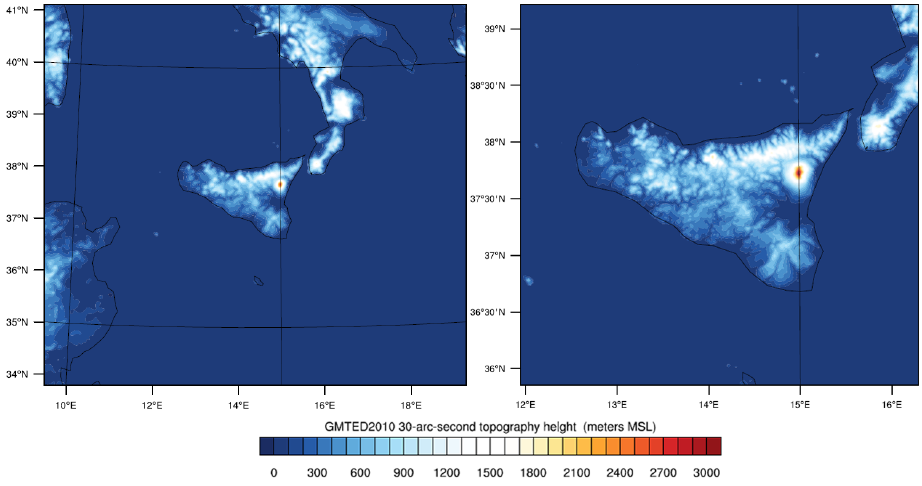
Figure 5. Orography resulting from the domains of 3 km ( left ) and 1 km ( right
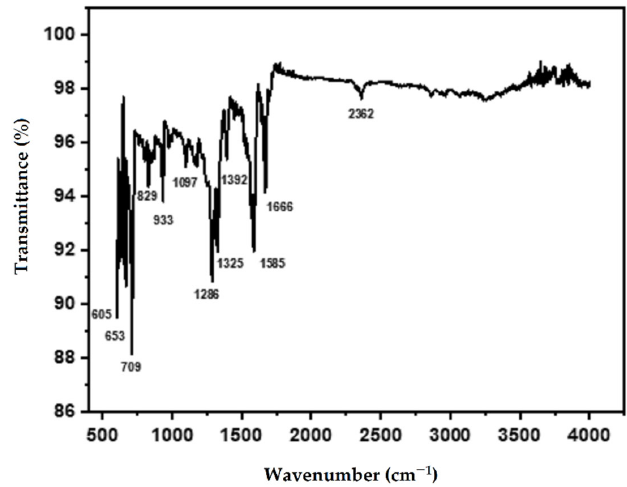
Figure 4. UV–vis absorption spectrum of PAD.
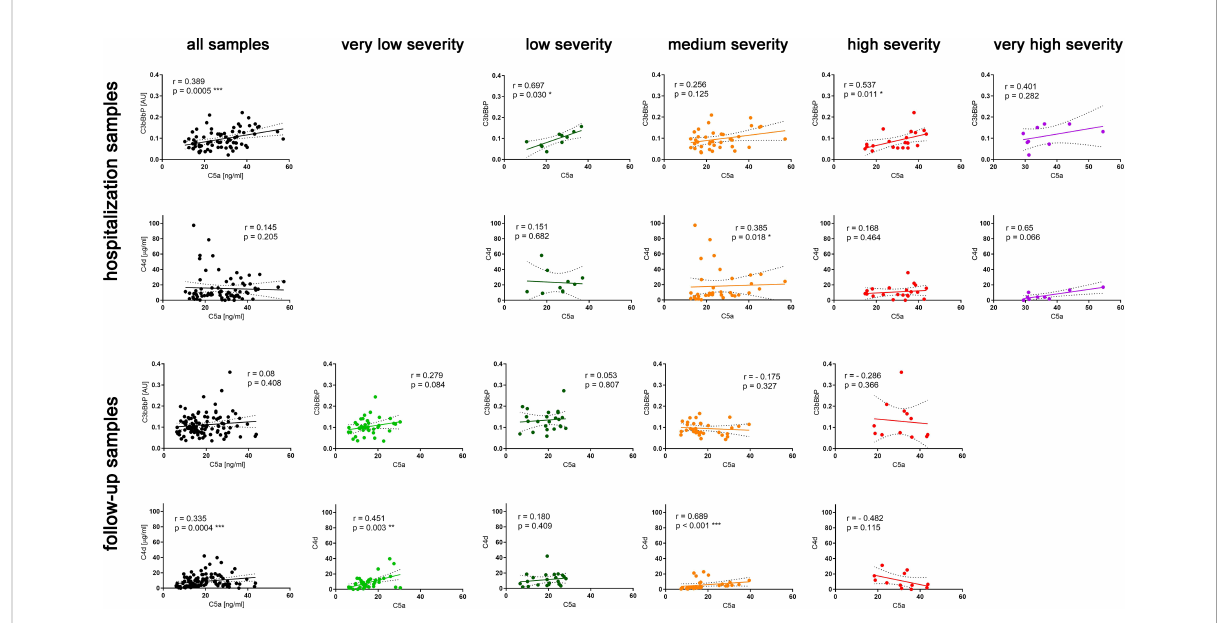
FIGURE 2 Correlations of C5a with C3bBbP and C4d readouts in hospitalization and follow-up serum samples. Spearman r coef fi cients and p values were calculated for all hospitalization and follow-up samples and separately for each severity group. The 95% con fi dence band of the best- fi t line is shown. Symbols *, **, and *** denote statistical signi fi cance at p level <0.05, <0.01, or < 0.001, respectively.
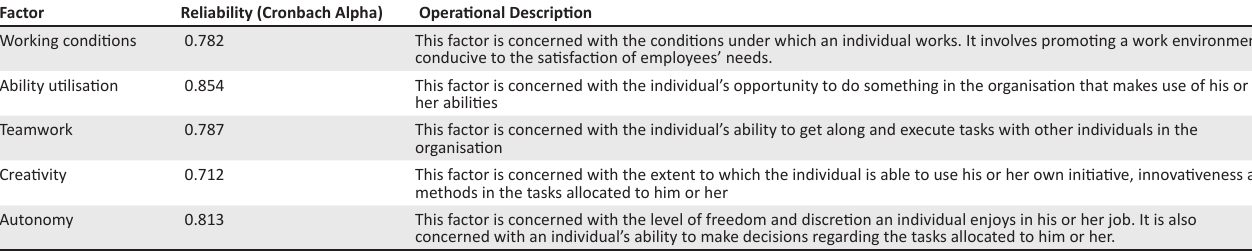
TABLE 2: Internal consistency estimates (Cronbach alpha) and operational definitions for employee satisfaction sub-scales. Factor Reliability (Cronbach Alpha)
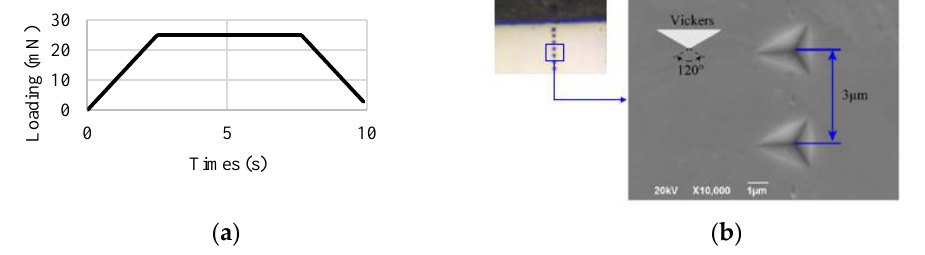
Figure 12. Loading–time curves for the indents carried out in the surface areas of machined workpiece ( a ) and examples of SEM images of indents ( b ).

□ □ □ □ □ □ □

• [WHAT TO PRODUCE]: Would you copy all of the data exactly? Keep the pictures out of it.

• [WRITTEN SOLUTION]:
Figure 5. Orography resulting from the domains of 3 km ( left ) and 1 km ( right
Figure 4. UV–vis absorption spectrum of PAD.
FIGURE 2 Correlations of C5a with C3bBbP and C4d readouts in hospitalization and follow-up serum samples. Spearman r coef fi cients and p values were calculated for all hospitalization and follow-up samples and separately for each severity group. The 95% con fi dence band of the best- fi t line is shown. Symbols *, **, and *** denote statistical signi fi cance at p level <0.05, <0.01, or < 0.001, respectively.
TABLE 2: Internal consistency estimates (Cronbach alpha) and operational definitions for employee satisfaction sub-scales. Factor Reliability (Cronbach Alpha)
Figure 12. Loading–time curves for the indents carried out in the surface areas of machined workpiece ( a ) and examples of SEM images of indents ( b ).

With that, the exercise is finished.